In a dramatic turn of events in the ongoing US-China trade tensions, Chinese Amazon sellers are preparing to hike prices or exit the American market entirely following a major tariff escalation announced by former President Donald Trump. The new tariffs, which are set to rise to a staggering 125% from the existing 104%, threaten to severely disrupt cross-border e-commerce operations.

A Heavy Blow to Chinese Sellers

Wang Xin, head of the Shenzhen Cross-Border E-Commerce Association—which represents over 3,000 Amazon sellers—called the tariff hike “an unprecedented blow.”

“This isn’t just a tax issue. The entire cost structure is overwhelmed,” Wang said. “Customs delays, rising logistics costs, and mounting expenses mean survival in the US market is now in question for many of us.”

According to e-commerce intelligence platform SmartScout, China accounts for about half of all Amazon sellers. The city of Shenzhen alone hosts over 100,000 Amazon-registered businesses generating $35.3 billion in annual revenue. But these numbers could dwindle if sellers are forced to abandon the U.S. market.

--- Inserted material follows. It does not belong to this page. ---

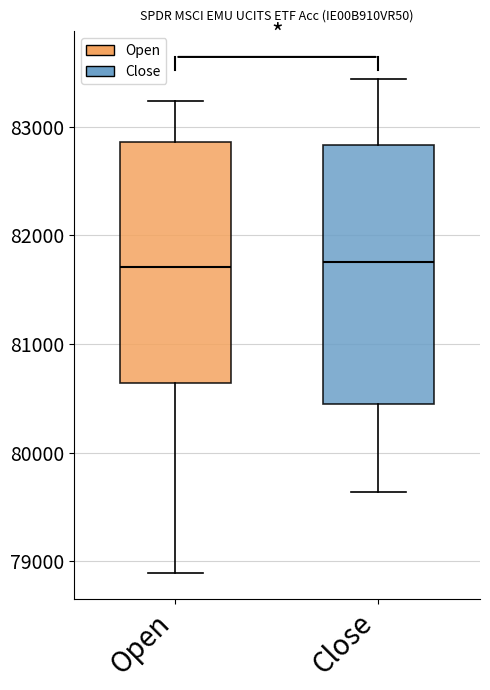

Comparing the boxes themselves (not the whiskers), which one is the tallest?

Close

Rising Prices and Market Shifts

Of the five Amazon sellers in Shenzhen interviewed by Reuters, three confirmed they are increasing product prices for American consumers, while the remaining two plan to completely exit the U.S. market.

One such seller, Dave Fong, whose product portfolio includes schoolbags and Bluetooth speakers, has already increased his prices in the U.S. by up to 30%. Fong is also reducing his Amazon advertising spend—once accounting for 40% of his U.S. revenue—and plans to redirect resources toward other regions such as Europe, Canada, and Mexico.

“We can no longer rely on the U.S. market,” he said. “We’re cutting investments there and focusing on global diversification.”

Brian Miller, another long-time Amazon seller, explained the harsh math behind the shift. A toy product that once cost $3 to manufacture in China now incurs a $7 cost with tariffs. To maintain his margin, prices would need to jump by at least 20%, with some higher-end toys seeing price hikes of up to 50%.

"If the tariffs stay, there’s no future for manufacturing for the U.S. in China,” Miller said. “Production will have to shift to countries like Vietnam or Mexico.”

A Ripple Effect on China's Economy

The tariffs’ impact extends beyond Amazon sellers to China’s broader manufacturing ecosystem, which powers platforms like Shein and Temu. In 2023 alone, China’s cross-border e-commerce trade totaled ¥2.63 trillion ($358 billion), according to the State Council.

Experts warn that small enterprises and factories reliant on exports to the U.S. may suffer significant losses, potentially driving up China’s unemployment rate.

Despite efforts to explore other markets, no region matches the scale and spending power of U.S. consumers. That reality, combined with fierce global competition, could trigger a round of price wars among Chinese exporters, further squeezing profit margins.

What’s Next?

With no sign of a trade resolution on the horizon, sellers and manufacturers alike are scrambling to adapt. Whether by hiking prices, diversifying market presence, or shifting supply chains, Chinese businesses are recalibrating for a future that may no longer include the U.S. as a core customer base.